Introduction Non-fiction filming involving death and dying has taboo status in terms of what western society can and cannot sanction. Made over the course of 12 months through close engagement with individuals experiencing and witnessing death and dying, our film consists of long sequences showing the people, environments and activities in and around the hospice, exploring what happens at the end of a person’s life.

The project Upon filming it became clear that the hospice acts as the beating heart at the centre of the island, with its community team operating as an artery system, extending out to every part of the land. In many ways this is a palliative island, a place where dying is visible. With this notion of an island as ecology, one that is familiar with end of life, the filmmaker began to notice complex and coexistent movements and practices associated with dying. Filming with people in family homes and on the ward during the last weeks of life unfolded to include the very intimate moment of the instant of death. Filming also extended out into the landscape, taking in chemotherapy, bereavement seminars, pathology lab activity, but also ferry crossings, druid death ceremonies, and palliative care given to ageing big cats at the zoo.

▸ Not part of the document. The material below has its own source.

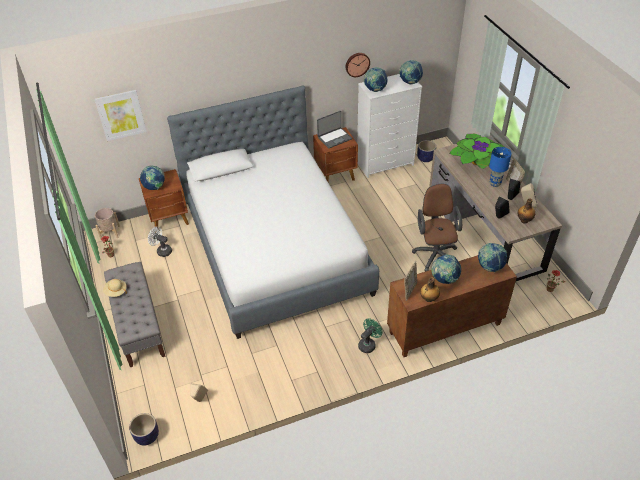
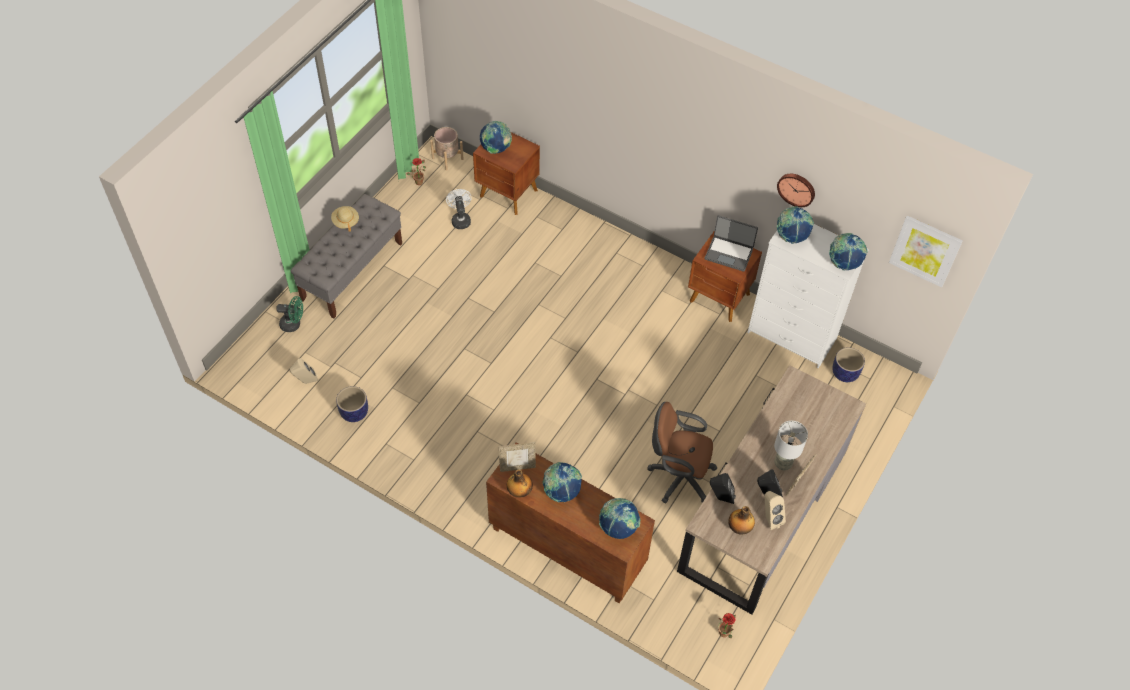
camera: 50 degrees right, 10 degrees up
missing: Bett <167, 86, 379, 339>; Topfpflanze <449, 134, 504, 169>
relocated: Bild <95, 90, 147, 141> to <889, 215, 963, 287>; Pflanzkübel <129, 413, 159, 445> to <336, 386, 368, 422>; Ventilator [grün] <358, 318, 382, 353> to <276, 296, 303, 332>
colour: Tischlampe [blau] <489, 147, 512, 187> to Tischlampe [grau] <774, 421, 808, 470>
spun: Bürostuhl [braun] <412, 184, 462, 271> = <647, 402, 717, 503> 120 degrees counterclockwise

The project attempts to engender a space where the phenomenon and phenomena of dying and death can be given an image. This reflects changing attitudes in palliative care and society around the visibility of death and dying. Navigating this difficult ethical territory involved adopting a way of seeing, and being with, the terminally ill person that has some confederacy with the practices of the palliative care professional. What emerges is a slow cinema description of the temporality of dying, an image of care and attentiveness and the very natural process of death.